• Article
A different airport has two runways for arriving flights. Two objects of the LinkedList class, named runway1 and runway2, are associated with these two runways.

Arriving flights are added to a list depending on the runway they are assigned to.

Both linked lists contain Arrival objects, corresponding to arriving flights, and are sorted by ETA.

The following diagram represents runway1.

Consider the following method.

void process(LinkedList<Arrival> myList, int i)
{ if (i < myList.size())
{ process(myList, i + 1);
System.out.println(myList.get(i).getETA());
}
}

Outline an advantage of using a library.

[2]
a.

Evaluate the use of dynamic linked lists to static arrays when managing arriving airplanes.

[4]
b.

Sketch the resulting linked list when an airplane with ID RO225, STA 12:05 and delay 0 is added to this list.

[2]
c.

Define the term recursion.

[1]
d.i.

Trace the call process(runway1,0) given the diagram of runway1 as drawn above. Copy and complete the following table.

• Entries provided
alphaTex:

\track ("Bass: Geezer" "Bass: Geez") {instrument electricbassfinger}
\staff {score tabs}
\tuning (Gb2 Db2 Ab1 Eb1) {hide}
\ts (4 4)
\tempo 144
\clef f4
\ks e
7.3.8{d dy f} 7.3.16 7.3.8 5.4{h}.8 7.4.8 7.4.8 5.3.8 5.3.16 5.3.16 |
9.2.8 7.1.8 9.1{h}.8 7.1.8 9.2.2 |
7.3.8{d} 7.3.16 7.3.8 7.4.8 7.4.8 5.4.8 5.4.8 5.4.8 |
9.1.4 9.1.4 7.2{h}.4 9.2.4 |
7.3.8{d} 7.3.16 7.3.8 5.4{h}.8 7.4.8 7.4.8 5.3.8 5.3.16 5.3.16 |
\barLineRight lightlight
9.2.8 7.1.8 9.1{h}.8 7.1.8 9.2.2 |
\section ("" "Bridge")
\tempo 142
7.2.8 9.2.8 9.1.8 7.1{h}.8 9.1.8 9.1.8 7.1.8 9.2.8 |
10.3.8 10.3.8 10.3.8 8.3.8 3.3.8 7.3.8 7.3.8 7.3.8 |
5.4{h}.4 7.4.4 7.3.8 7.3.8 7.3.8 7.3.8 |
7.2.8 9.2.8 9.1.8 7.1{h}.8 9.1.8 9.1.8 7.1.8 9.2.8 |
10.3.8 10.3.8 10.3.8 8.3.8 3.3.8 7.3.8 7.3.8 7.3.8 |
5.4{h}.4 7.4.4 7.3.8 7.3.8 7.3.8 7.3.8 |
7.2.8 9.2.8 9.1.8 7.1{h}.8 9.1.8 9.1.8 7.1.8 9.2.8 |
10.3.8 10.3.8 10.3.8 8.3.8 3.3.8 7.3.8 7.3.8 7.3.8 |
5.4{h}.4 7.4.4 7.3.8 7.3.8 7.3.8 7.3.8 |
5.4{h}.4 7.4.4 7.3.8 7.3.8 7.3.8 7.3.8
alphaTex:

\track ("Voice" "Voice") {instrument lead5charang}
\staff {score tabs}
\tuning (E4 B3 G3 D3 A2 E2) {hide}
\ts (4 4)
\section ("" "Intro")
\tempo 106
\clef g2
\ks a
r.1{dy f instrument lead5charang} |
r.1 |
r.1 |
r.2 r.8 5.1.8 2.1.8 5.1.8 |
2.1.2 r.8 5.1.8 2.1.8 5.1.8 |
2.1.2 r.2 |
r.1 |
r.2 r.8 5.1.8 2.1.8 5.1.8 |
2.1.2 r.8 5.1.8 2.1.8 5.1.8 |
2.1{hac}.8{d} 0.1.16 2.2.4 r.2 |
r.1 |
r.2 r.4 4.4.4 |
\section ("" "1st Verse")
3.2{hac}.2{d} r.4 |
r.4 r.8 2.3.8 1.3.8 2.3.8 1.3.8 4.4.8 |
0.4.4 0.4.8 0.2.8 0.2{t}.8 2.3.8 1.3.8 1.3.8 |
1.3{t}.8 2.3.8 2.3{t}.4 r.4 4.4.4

• The request
Can you retype the airport runways passage above from "Arriving flights are" to "sorted by ETA."?

• Exercise answer
Arriving flights are added to a list depending on the runway they are assigned to.

Both linked lists contain Arrival objects, corresponding to arriving flights, and are sorted by ETA.